- Tasks -
1) In the Ombudsman decision on the Oldham council complaint, what did the newspaper press notice fail to include?
2) Recast the paragraph of the Ombudsman decision that begins "Ms F owns a property" as a short bulleted list that keeps its main facts.
3) Extend the Ombudsman decision on the Oldham planning complaint, picking up after its final sentence.

- Text excerpt -

Oldham Metropolitan Borough Council (19 015 020)
The Ombudsman's final decision:
Summary: The Ombudsman found fault by the Council on Ms F’s complaint of it failing to notify her of a neighbour’s planning application. A newspaper press notice gave no deadline for submissions, the site notice was not erected in a location residents might see it, and it failed to keep a record of its location. It also failed to show it considered the need to restrict potential commercialisation of the facilities. I found no fault in the way it dealt with her complaint. The agreed action remedies any outstanding injustice.
The complaint
- Ms F complains the Council failed to:
- notify her and other residents by letter of a planning application on a nearby site;
- erect a site notice on or near the application site;
- correct inaccurate and misleading information in the planning application; and
- respond promptly to her correspondence about these failures.
- As a result, she lost the opportunity to make representations and have them considered before the Council gave the application consent.
The Ombudsman’s role and powers
- If we are satisfied with a council’s actions or proposed actions, we can complete our investigation and issue a decision statement. (Local Government Act 1974, section 30(1B) and 34H(i), as amended)
- We investigate complaints about ‘maladministration’ and ‘service failure’. In this statement, I have used the word fault to refer to these. We must also consider whether any fault has had an adverse impact on the person making the complaint. I refer to this as ‘injustice’. If there has been fault which has caused an injustice, we may suggest a remedy. (Local Government Act 1974, sections 26(1) and 26A(1), as amended)
How I considered this complaint
- I considered all the information Ms F sent, the notes I made of our telephone conversation, and the Council’s response to my enquiries, a copy of which I sent him. I sent a copy of my draft decision to Ms F and the Council. I considered their responses.
What I found
- Ms F owns a property which she rents to tenants. It is close, but not adjoining, to her neighbour’s field which he wished to develop (the site). Running alongside both is a bridleway. As this passes Ms F’s house, it joins a private lane which goes on to join an adopted road. The road shares the name of the lane and passes to the front of the neighbour’s property.
Complaint a) and b): notification by letter and site notice
- Ms F complains she, and other residents, were not told about the neighbour’s planning application for the construction of private recreational facilities on the greenbelt site.

- Entries provided -
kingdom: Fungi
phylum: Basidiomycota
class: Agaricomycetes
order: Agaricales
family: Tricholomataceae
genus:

- Responses -
1) It gave no deadline for submissions.

2)
- Ms F owns a property that she rents to tenants.
- It is close to, but not adjoining, her neighbour's field, which he wished to develop (the site).
- A bridleway runs alongside both.
- As it passes Ms F's house, the bridleway joins a private lane that goes on to join an adopted road.
- The road shares the lane's name and passes in front of the neighbour's property.

3)
- Ms F says there was no site notice displayed near the site residents or her tenants were likely to see. This meant she lost the chance to make representations before the Council granted consent. She argues the Council failed to identify errors on the application and is unhappy with its responses when she raised concerns.
- The Council said Ms F was not entitled to a notification letter as her property did not adjoin the site. It did send a letter but, the address was incomplete. It failed to include the number of the property but gave its correct name. It expressed surprise the letter was not delivered to her or a neighbour whose property shared the same address except for the number.
- The Council erected a notice near the site and sent notification letters to nearby residents. The Council, in its response to Ms F’s complaint, confirmed it could not say where it erected the notice. It accepted it likely was not adjacent to the site or on the lane leading to nearby houses.
- In response to my enquiries, the Council explained the case officer recalled the location of the site notice but, took no photograph at the time showing it in position. All officers are instructed to do this. The location chosen was due to its prominent position on the adjacent highway at the junction with the adopted highway and the public footpath. The Council accepted it was not the most appropriate location.
- The Council has a Statement of Community Involvement. This sets out how it engages with the community when, for example, deciding planning applications. It will send letters to all adjoining occupiers. It will extend this to other nearby properties when the proposal may have a significant impact on neighbours. The Council maintained it complied with the notification requirements and did not need to consider wider notification as the proposal would not have a ‘significant impact’.
- The Council issued a press notice in a newspaper.
- It accepted the Geographic Information System (GIS) it uses for identifying properties contained inaccuracies and failed to accurately reflect some of the addresses.
Analysis
- I make the following findings on this complaint:
- The law sets out the publicity required for certain types of applications. (Regulation 15, The Town and Country Planning (Development Management Procedure) (England) Order 2015) For this application, the Council carried out the highest level of notification. This is because what was proposed went against its own local development plan. This meant it had to publicise it by a site and press notice.
- The Council issued a press notice for consistency in the Manchester Evening News which it said had a wide circulation in the area. Oldham is a large town in Greater Manchester which is about 6 miles away. The Council noted the newspaper reports on the Council’s planning committee.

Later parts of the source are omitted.